Sudestival 2020

VENEZIA 72 - “Orizzonti”, ovvero il festival nel festival


Diciotto lunghi e quindici cortometraggi fanno parte della sezione dedicata a film di nuove tendenze del cinema mondiale. In lizza anche due opere italiane


VENEZIA 72 - “Orizzonti”, ovvero il festival nel festival
Definito dal direttore Alberto Barbera, “l’altro concorso”, è stato presentato “Orizzonti” dedicato a film che rappresentano nuove tendenze estetiche ed espressive del cinema mondiale. La sezione, i cui lungometraggi e cortometraggi sono proposti alla Mostra in prima mondiale, ha un particolare occhio di riguardo per gli esordi, gli autori emergenti, le cinematografie minori, ma anche quelle opere che hanno intenti d’innovazione e di originalità creativa.

“Orizzonti”, che come sottolineato da Barbera ha “la stessa dignità del concorso principale”, propone diciotto lungometraggi e quindici cortometraggi, di cui uno fuori concorso, accuratamente selezionati dopo una visione di circa 1600 opere. Tra le pellicole in lizza ve ne sono due italiane: "Pecore in erba" e "Italian Gangster".
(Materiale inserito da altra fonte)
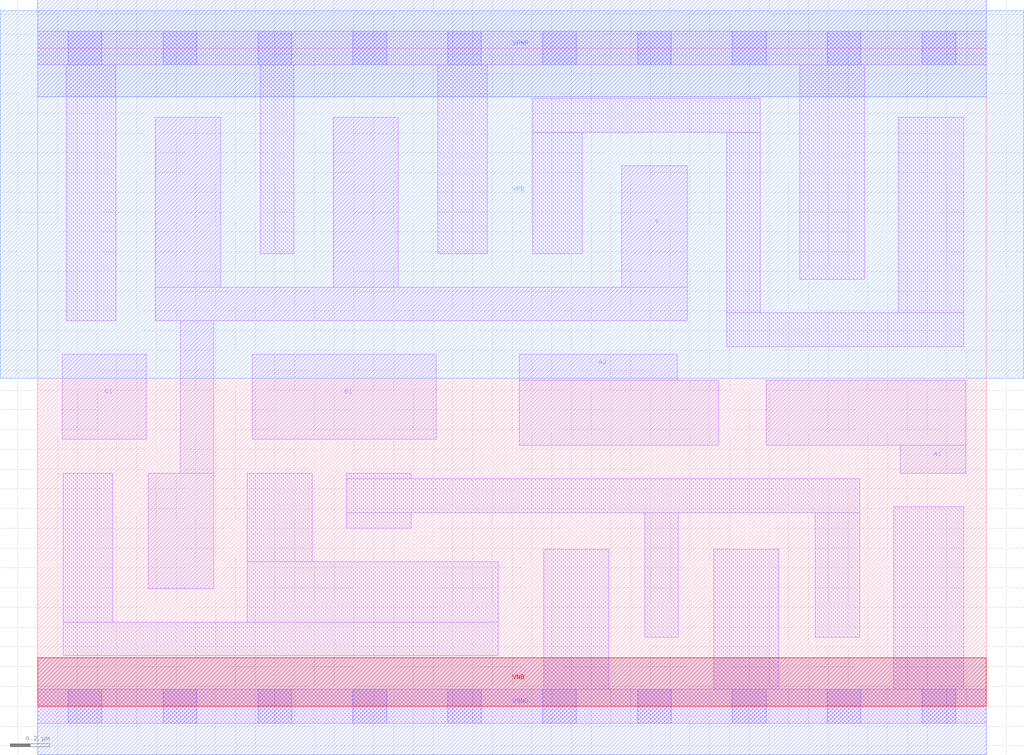
<source format=lef>
# Copyright 2020 The SkyWater PDK Authors
#
# Licensed under the Apache License, Version 2.0 (the "License");
# you may not use this file except in compliance with the License.
# You may obtain a copy of the License at
#
#     https://www.apache.org/licenses/LICENSE-2.0
#
# Unless required by applicable law or agreed to in writing, software
# distributed under the License is distributed on an "AS IS" BASIS,
# WITHOUT WARRANTIES OR CONDITIONS OF ANY KIND, either express or implied.
# See the License for the specific language governing permissions and
# limitations under the License.
#
# SPDX-License-Identifier: Apache-2.0

VERSION 5.7 ;
  NOWIREEXTENSIONATPIN ON ;
  DIVIDERCHAR "/" ;
  BUSBITCHARS "[]" ;
MACRO sky130_fd_sc_ms__o211ai_2
  CLASS CORE ;
  FOREIGN sky130_fd_sc_ms__o211ai_2 ;
  ORIGIN  0.000000  0.000000 ;
  SIZE  4.800000 BY  3.330000 ;
  SYMMETRY X Y ;
  SITE unit ;
  PIN A1
    ANTENNAGATEAREA  0.625200 ;
    DIRECTION INPUT ;
    USE SIGNAL ;
    PORT
      LAYER li1 ;
        RECT 3.685000 1.320000 4.695000 1.650000 ;
        RECT 4.365000 1.180000 4.695000 1.320000 ;
    END
  END A1
  PIN A2
    ANTENNAGATEAREA  0.625200 ;
    DIRECTION INPUT ;
    USE SIGNAL ;
    PORT
      LAYER li1 ;
        RECT 2.435000 1.320000 3.445000 1.650000 ;
        RECT 2.435000 1.650000 3.235000 1.780000 ;
    END
  END A2
  PIN B1
    ANTENNAGATEAREA  0.625200 ;
    DIRECTION INPUT ;
    USE SIGNAL ;
    PORT
      LAYER li1 ;
        RECT 1.085000 1.350000 2.015000 1.780000 ;
    END
  END B1
  PIN C1
    ANTENNAGATEAREA  0.625200 ;
    DIRECTION INPUT ;
    USE SIGNAL ;
    PORT
      LAYER li1 ;
        RECT 0.125000 1.350000 0.550000 1.780000 ;
    END
  END C1
  PIN Y
    ANTENNADIFFAREA  1.114400 ;
    DIRECTION OUTPUT ;
    USE SIGNAL ;
    PORT
      LAYER li1 ;
        RECT 0.560000 0.595000 0.890000 1.180000 ;
        RECT 0.595000 1.950000 3.285000 2.120000 ;
        RECT 0.595000 2.120000 0.925000 2.980000 ;
        RECT 0.720000 1.180000 0.890000 1.950000 ;
        RECT 1.495000 2.120000 1.825000 2.980000 ;
        RECT 2.955000 2.120000 3.285000 2.735000 ;
    END
  END Y
  PIN VGND
    DIRECTION INOUT ;
    USE GROUND ;
    PORT
      LAYER met1 ;
        RECT 0.000000 -0.245000 4.800000 0.245000 ;
    END
  END VGND
  PIN VNB
    DIRECTION INOUT ;
    USE GROUND ;
    PORT
      LAYER pwell ;
        RECT 0.000000 0.000000 4.800000 0.245000 ;
    END
  END VNB
  PIN VPB
    DIRECTION INOUT ;
    USE POWER ;
    PORT
      LAYER nwell ;
        RECT -0.190000 1.660000 4.990000 3.520000 ;
    END
  END VPB
  PIN VPWR
    DIRECTION INOUT ;
    USE POWER ;
    PORT
      LAYER met1 ;
        RECT 0.000000 3.085000 4.800000 3.575000 ;
    END
  END VPWR
  OBS
    LAYER li1 ;
      RECT 0.000000 -0.085000 4.800000 0.085000 ;
      RECT 0.000000  3.245000 4.800000 3.415000 ;
      RECT 0.130000  0.255000 2.330000 0.425000 ;
      RECT 0.130000  0.425000 0.380000 1.180000 ;
      RECT 0.145000  1.950000 0.395000 3.245000 ;
      RECT 1.060000  0.425000 2.330000 0.730000 ;
      RECT 1.060000  0.730000 1.390000 1.180000 ;
      RECT 1.125000  2.290000 1.295000 3.245000 ;
      RECT 1.560000  0.900000 1.890000 0.980000 ;
      RECT 1.560000  0.980000 4.160000 1.150000 ;
      RECT 1.560000  1.150000 1.890000 1.180000 ;
      RECT 2.025000  2.290000 2.275000 3.245000 ;
      RECT 2.505000  2.290000 2.755000 2.905000 ;
      RECT 2.505000  2.905000 3.655000 3.075000 ;
      RECT 2.560000  0.085000 2.890000 0.795000 ;
      RECT 3.070000  0.350000 3.240000 0.980000 ;
      RECT 3.420000  0.085000 3.750000 0.795000 ;
      RECT 3.485000  1.820000 4.685000 1.990000 ;
      RECT 3.485000  1.990000 3.655000 2.905000 ;
      RECT 3.855000  2.160000 4.185000 3.245000 ;
      RECT 3.935000  0.350000 4.160000 0.980000 ;
      RECT 4.330000  0.085000 4.685000 1.010000 ;
      RECT 4.355000  1.990000 4.685000 2.980000 ;
    LAYER mcon ;
      RECT 0.155000 -0.085000 0.325000 0.085000 ;
      RECT 0.155000  3.245000 0.325000 3.415000 ;
      RECT 0.635000 -0.085000 0.805000 0.085000 ;
      RECT 0.635000  3.245000 0.805000 3.415000 ;
      RECT 1.115000 -0.085000 1.285000 0.085000 ;
      RECT 1.115000  3.245000 1.285000 3.415000 ;
      RECT 1.595000 -0.085000 1.765000 0.085000 ;
      RECT 1.595000  3.245000 1.765000 3.415000 ;
      RECT 2.075000 -0.085000 2.245000 0.085000 ;
      RECT 2.075000  3.245000 2.245000 3.415000 ;
      RECT 2.555000 -0.085000 2.725000 0.085000 ;
      RECT 2.555000  3.245000 2.725000 3.415000 ;
      RECT 3.035000 -0.085000 3.205000 0.085000 ;
      RECT 3.035000  3.245000 3.205000 3.415000 ;
      RECT 3.515000 -0.085000 3.685000 0.085000 ;
      RECT 3.515000  3.245000 3.685000 3.415000 ;
      RECT 3.995000 -0.085000 4.165000 0.085000 ;
      RECT 3.995000  3.245000 4.165000 3.415000 ;
      RECT 4.475000 -0.085000 4.645000 0.085000 ;
      RECT 4.475000  3.245000 4.645000 3.415000 ;
  END
END sky130_fd_sc_ms__o211ai_2
END LIBRARY

</source>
Il primo film è firmato da Alberto Caviglia, assistente di Ferzan Ozpetek al suo esordio dietro la macchina da presa, e vede tra i protagonisti Davide Giordano, Anna Ferruzzo, Lorenza Indovina e Bianca Nappi.

Il secondo, invece, è un lungometraggio diretto da Renato De Maria, il quale torna a “Orizzonti” per il secondo anno consecutivo. Il regista, infatti, nel 2014 aveva presentato a Venezia "La vita oscena", suo quinto film.
"Italian Gangster", che annovera tra gli interpreti Andrea Di Casa, Paolo Mazzatelli, Sergio Romano e Luca Micheletti, è un viaggio inedito e spettacolare nelle imprese più eclatanti della mala nostrana.

Al concorso sono destinati, senza possibilità di ex-aequo, sei premi: quello per il miglior film, la migliore regia, il premio speciale della giuria, quello per la miglior interpretazione maschile o femminile, miglior cortometraggio e il Venice Short Film Nomination for the European Film Awards 2015.

A decretare i vincitori è la giuria internazionale presieduta da Jonathan Demme, regista Premio Oscar per “Il silenzio degli innocenti”. Ad aiutarlo nella scelta dei vincitori, la regista e sceneggiatrice francese Alix Delaporte, l’attrice spagnola Paz Vega, il regista di Hong Kong Fruit Chan e l’italiana Anita Caprioli.

La sezione, inoltre, sarà visionabile nella Sala Web, novità della Mostra 2015, una platea di 1400 posti che va ad aggiungersi alle tradizionali sale presenti al Lido e la cui visione sarà in streaming in contemporanea con le presentazioni ufficiali dei film. Attraverso il sito Festival Scope, www.festivalscope.com, inoltre, il pubblico di tutto il mondo avrà la possibilità di visione le proiezioni in streaming attraverso il pagamento di un biglietto singolo o l’acquisto di un pass per cinque film.